When you are evolving, your surroundings are going to feel unfamiliar, and people are going to disappear when you no longer fit the mold of what they’re used to of who they prefer you to be.
I was always that person who had it the “worst.” My friends (I use that term lightly) would rejoice in the fact that, regardless of whatever was going wrong in their life, they could look at mine and suddenly, things wouldn’t look so bad for them. I concealed my pain by becoming the funny, attention-seeking one, the one everyone wanted to keep an eye on because I was probably about to do something stupid and absurd. I had no filter. I didn’t care what I said or did, as long as it made someone laugh or feel better. It was a mask, and at the end of the day, when it was my turn to need someone, when I wasn’t this bogus, overcompensating person, there was no one there standing in my corner.
Then began the shift. I started realizing my own self-worth. I began making it a priority to heal the broken parts of me that created the façade. I wanted to become a better person so I could lead a life that I myself could be proud of; low and behold, those friends of mine dwindled off, one by one.
We’re human—we depend on connection to survive, but we need to be careful of the people in our lives who only love the performative versions of ourselves. There’s a desolate silence that comes with raising your standards of treatment, whether that be from others or from yourself. When you hold back your growth out of fear that it will lead to others falling back on you, you’re withholding a significant piece of the puzzle—you’re delaying your shift.
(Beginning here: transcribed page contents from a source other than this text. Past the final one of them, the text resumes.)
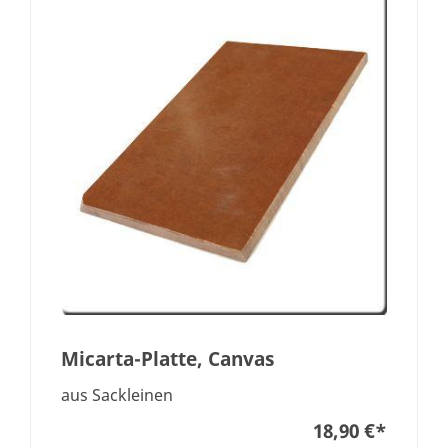
Micarta-Platte, Canvas
aus Sackleinen
18,90 €
*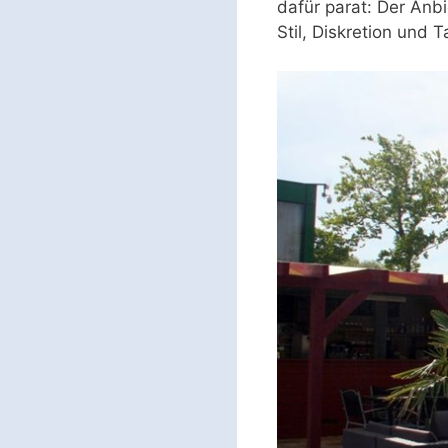
dafür parat: Der Anb
Stil, Diskretion und T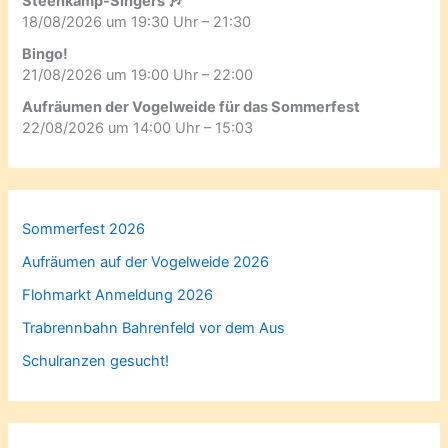
Steenkamp-Singers 🎶
18/08/2026 um 19:30 Uhr – 21:30
Bingo!
21/08/2026 um 19:00 Uhr – 22:00
Aufräumen der Vogelweide für das Sommerfest
22/08/2026 um 14:00 Uhr – 15:03
Sommerfest 2026
Aufräumen auf der Vogelweide 2026
Flohmarkt Anmeldung 2026
Trabrennbahn Bahrenfeld vor dem Aus
Schulranzen gesucht!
Who are you when you stop living as a breathing product of your story?
What you think and practice going forward ultimately becomes you. You are deserving of your evolution without being made to feel it negatively held against you. Any resistance you face is imperative and has a purpose—it is by design. The minute you begin to live your truth out loud, the people and things that no longer serve a greater you are going to change. We need to allow it to alter our realities to make room for all of the good that is coming. Pat yourself on the back—you are not lost, you are just face-to-face with your next level up.